Centenas de funcionários de hotéis mexicanos, operadores de tratores e militares especializados da Marinha vão às praias todos os dias ao amanhecer para retirar das praias paradisíacas do Caribe volumes recordes de sargaço, uma alga flutuante.
O fenômeno sazonal vem piorando de forma acelerada nos últimos anos e levou hotéis a reduzir tarifas e investir milhões de dólares para remover das areias os montes de algas —que ficam malcheirosas quando entram em decomposição—, enquanto governos e empresas buscam soluções.
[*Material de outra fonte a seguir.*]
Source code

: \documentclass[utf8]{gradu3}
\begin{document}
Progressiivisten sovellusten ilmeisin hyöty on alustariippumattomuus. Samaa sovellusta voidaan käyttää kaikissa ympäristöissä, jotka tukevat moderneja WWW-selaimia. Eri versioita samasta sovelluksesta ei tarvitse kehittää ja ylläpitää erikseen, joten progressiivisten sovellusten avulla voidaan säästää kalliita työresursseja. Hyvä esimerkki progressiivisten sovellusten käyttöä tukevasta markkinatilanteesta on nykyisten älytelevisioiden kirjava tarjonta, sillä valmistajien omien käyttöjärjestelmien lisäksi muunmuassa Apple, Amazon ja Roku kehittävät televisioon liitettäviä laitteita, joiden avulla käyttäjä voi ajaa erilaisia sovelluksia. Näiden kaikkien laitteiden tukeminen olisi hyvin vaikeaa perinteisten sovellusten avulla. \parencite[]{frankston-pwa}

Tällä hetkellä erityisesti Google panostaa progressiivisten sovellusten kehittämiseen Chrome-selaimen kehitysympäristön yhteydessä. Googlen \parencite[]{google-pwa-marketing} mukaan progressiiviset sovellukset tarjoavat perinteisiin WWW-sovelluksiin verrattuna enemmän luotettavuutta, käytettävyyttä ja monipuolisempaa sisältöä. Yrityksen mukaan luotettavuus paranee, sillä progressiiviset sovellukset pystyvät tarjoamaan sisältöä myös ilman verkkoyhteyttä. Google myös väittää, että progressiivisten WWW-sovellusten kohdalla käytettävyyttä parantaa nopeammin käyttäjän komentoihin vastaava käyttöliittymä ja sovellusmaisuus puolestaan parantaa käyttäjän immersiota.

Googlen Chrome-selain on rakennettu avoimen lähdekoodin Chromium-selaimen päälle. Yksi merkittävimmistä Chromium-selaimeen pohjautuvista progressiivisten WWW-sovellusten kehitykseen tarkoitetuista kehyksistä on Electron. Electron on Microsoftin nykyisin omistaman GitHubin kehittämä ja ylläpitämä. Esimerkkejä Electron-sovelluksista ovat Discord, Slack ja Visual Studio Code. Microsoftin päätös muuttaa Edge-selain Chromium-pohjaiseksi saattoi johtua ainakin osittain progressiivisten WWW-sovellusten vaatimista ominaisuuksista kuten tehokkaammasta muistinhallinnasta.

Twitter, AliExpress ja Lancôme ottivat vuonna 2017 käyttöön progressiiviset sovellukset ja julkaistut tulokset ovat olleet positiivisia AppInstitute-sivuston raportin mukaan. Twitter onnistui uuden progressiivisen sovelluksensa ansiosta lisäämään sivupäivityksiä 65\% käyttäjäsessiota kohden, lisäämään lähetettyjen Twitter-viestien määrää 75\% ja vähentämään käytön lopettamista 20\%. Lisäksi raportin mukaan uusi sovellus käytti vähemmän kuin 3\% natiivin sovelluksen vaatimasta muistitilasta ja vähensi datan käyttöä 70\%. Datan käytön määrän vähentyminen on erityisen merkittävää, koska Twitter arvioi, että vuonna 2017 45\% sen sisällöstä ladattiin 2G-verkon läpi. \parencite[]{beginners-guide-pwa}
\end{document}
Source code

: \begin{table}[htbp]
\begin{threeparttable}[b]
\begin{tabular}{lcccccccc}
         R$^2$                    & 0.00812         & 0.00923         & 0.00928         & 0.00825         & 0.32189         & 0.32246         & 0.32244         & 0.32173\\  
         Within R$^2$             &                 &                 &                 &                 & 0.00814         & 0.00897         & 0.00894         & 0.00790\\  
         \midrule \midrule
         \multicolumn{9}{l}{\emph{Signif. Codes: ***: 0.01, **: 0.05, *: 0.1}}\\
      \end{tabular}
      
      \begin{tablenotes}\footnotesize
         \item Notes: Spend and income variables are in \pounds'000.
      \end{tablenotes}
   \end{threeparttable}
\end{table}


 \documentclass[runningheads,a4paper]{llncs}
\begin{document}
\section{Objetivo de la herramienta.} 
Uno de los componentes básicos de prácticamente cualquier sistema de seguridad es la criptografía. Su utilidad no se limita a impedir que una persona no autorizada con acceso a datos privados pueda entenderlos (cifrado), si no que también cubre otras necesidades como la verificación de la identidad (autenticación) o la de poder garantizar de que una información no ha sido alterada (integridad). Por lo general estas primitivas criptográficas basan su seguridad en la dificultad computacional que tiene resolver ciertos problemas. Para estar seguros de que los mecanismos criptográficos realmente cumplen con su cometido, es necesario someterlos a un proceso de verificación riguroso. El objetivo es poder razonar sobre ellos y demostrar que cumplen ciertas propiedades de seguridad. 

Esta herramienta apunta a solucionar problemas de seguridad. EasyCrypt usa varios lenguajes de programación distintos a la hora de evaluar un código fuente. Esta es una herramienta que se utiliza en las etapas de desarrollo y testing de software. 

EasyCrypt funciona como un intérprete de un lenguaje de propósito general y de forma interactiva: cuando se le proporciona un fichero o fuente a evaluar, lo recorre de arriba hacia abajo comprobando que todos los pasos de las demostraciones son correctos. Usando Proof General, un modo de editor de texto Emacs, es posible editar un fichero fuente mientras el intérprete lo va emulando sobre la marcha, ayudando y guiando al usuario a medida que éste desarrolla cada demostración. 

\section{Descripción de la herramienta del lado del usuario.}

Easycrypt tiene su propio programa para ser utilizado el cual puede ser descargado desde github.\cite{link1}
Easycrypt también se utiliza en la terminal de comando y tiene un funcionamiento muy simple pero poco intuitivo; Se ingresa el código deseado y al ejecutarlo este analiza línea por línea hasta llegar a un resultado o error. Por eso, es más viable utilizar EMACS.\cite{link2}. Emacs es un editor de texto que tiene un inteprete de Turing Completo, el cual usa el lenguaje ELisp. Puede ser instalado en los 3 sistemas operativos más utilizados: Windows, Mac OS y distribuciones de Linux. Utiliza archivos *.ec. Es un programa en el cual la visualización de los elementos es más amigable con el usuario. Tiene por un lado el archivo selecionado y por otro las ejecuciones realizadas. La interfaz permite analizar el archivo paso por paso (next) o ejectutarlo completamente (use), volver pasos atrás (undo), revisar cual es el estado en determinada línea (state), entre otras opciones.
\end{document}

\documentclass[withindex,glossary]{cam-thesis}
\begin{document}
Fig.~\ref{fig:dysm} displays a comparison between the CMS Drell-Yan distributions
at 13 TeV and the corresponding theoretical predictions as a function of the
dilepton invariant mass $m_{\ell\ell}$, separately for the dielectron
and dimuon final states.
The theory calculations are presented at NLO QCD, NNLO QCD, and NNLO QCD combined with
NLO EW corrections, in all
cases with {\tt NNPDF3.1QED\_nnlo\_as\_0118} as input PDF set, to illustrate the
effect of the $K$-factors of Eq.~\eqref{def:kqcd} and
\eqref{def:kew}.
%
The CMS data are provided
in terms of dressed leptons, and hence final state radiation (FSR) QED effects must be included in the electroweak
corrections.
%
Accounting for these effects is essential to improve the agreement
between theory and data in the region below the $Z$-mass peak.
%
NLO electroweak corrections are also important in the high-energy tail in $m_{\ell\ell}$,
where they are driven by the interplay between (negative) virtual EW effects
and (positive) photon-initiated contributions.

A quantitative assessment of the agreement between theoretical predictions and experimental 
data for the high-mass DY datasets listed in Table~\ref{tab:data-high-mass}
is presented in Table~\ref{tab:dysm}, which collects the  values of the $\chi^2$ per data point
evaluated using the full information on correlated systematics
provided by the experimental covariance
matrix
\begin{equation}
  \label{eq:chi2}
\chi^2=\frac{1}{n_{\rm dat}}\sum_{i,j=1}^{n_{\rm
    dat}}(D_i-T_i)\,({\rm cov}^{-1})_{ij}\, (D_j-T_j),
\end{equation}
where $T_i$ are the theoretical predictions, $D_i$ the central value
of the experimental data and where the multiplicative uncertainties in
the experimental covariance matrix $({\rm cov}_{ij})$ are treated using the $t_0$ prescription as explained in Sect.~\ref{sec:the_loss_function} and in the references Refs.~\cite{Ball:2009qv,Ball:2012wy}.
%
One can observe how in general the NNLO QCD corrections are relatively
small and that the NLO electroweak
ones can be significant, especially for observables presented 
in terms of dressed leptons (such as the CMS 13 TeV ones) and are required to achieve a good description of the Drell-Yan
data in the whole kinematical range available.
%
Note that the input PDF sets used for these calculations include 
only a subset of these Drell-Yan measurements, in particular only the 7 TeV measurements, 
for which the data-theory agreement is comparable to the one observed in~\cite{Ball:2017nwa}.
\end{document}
O sargaço forma grandes tapetes flutuantes na superfície do oceano. Historicamente, sua presença era restrita ao chamado mar dos Sargaços, no Atlântico Norte. Por volta de 2010, porém, ventos excepcionalmente fortes o levaram para águas tropicais ricas em nutrientes na costa da África Ocidental, onde encontrou condições ideais para se desenvolver.
Ali, o sargaço se transformou em um cinturão que segue as correntes oceânicas até o norte do Brasil e atravessa o Caribe, levando grandes volumes da alga a países insulares caribenhos, à popular Riviera Maya e ao Golfo do México.
No Atlântico tropical, o sargaço se beneficia dos nutrientes trazidos por grandes rios, como o Amazonas, o Orinoco e o Congo, além daqueles provenientes da ressurgência de águas profundas, da poeira do Saara e das águas mais quentes.